In this paper, Walker et. al give a general framework for updating priors based on loss functions, rather than likelihoods (the negative log-likelihood being a special case that leads to traditional Bayesian inference). The form of the update for a loss function l(\theta, x) and prior \pi(\theta) is

\Pi(\theta | x) = \frac{\text{exp}\{-l(\theta ,x)\}\pi(\theta)}{\int\text{exp}\{-l(\theta ,x)\}\pi(\theta)d\theta}

which is “the form of a Bayesian update using exponentiated negative loss in place
of the likelihood function.” There are two specific examples of this worked out in the paper. Is it possible to use Stan to obtain these generalized posterior belief distributions when \text{exp}\{-l(\theta ,x)\} is not a likelihood? Looking forward to hearing the community’s thoughts.

Stan can sample any distribution whose log probability density is known.
It doesn’t matter whether -l(\theta, x) is a likelihood or not.
You can increment the target density directly. Looks something like this

data {
real x;
} parameters {
real theta;
} model {
theta ~ pi();
target += -l(theta, x);
}

1 Like

@nhuurre so it doesn’t matter that -l(\theta,x) is a loss function and doesn’t integrate to 1?

Yeah, it’s not a problem at all. HMC only uses the gradient of target so any normalization constants are irrelevant.

1 Like

A Stan program is required to define a density \log p(\theta) up to an additive constant that doesn’t depend on \theta. It doesn’t matter how \log p(\theta) is factored, but p(\theta) needs to have a finite integral.

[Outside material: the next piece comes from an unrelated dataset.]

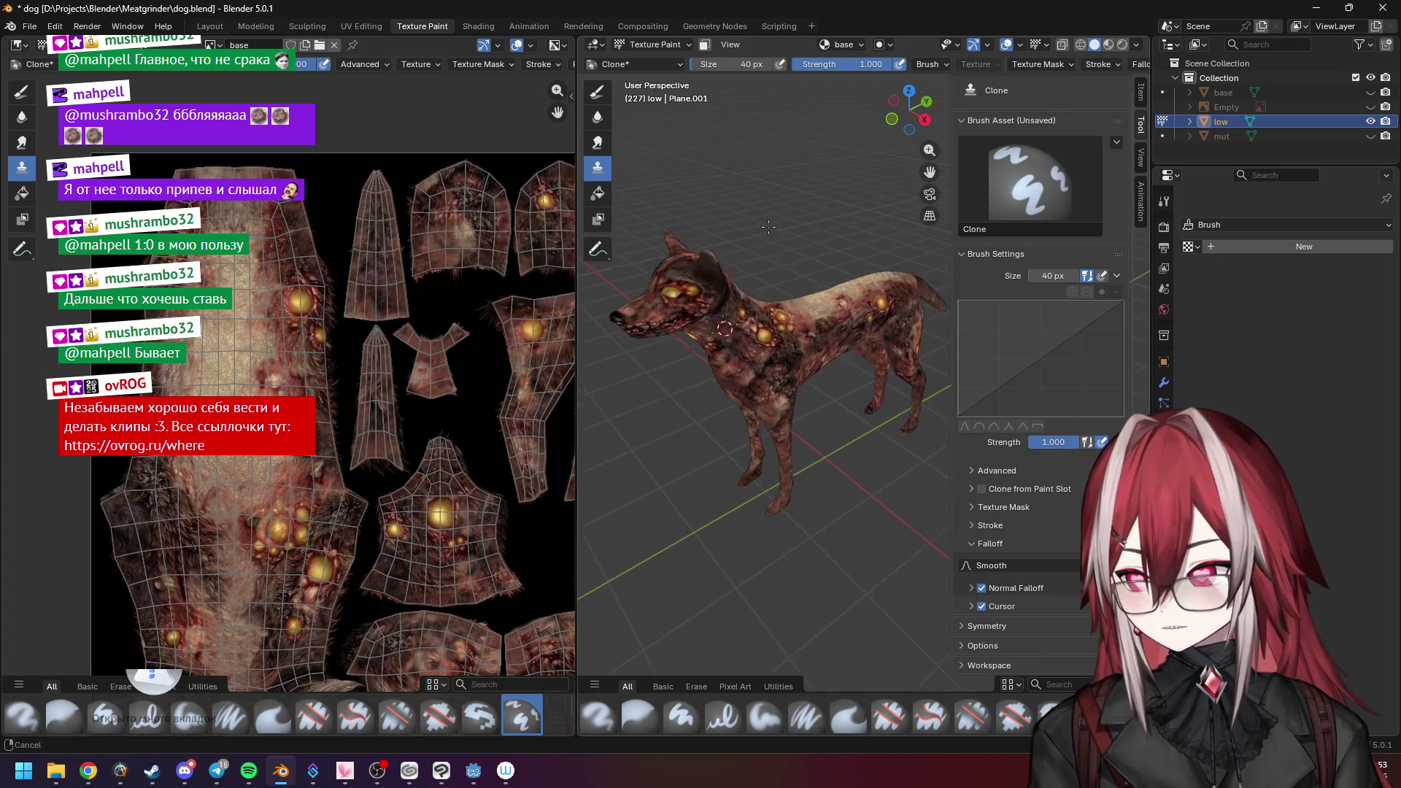
middle_click_drag(777, 228, 844, 247)
key("ctrl+s")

If you take the first example in the linked paper, l(\theta, x) = |x - \theta|, and exponentiate its negation, \exp(-|x - \theta|), you get the kernel of the Laplace distribution with unit scale. I’m unclear on why the authors are using the term “loss function” rather than “likelihood” for this. Is it just philosophy?

@Bob_Carpenter I think this just happens to be a consequence of that particular loss function, but the goal of the paper is to show how to update prior beliefs by connecting the data to the parameters through loss functions, rather than likelihoods (which is a specific loss function). I would imagine there are several loss functions which correspond to specific negative log-likelihoods.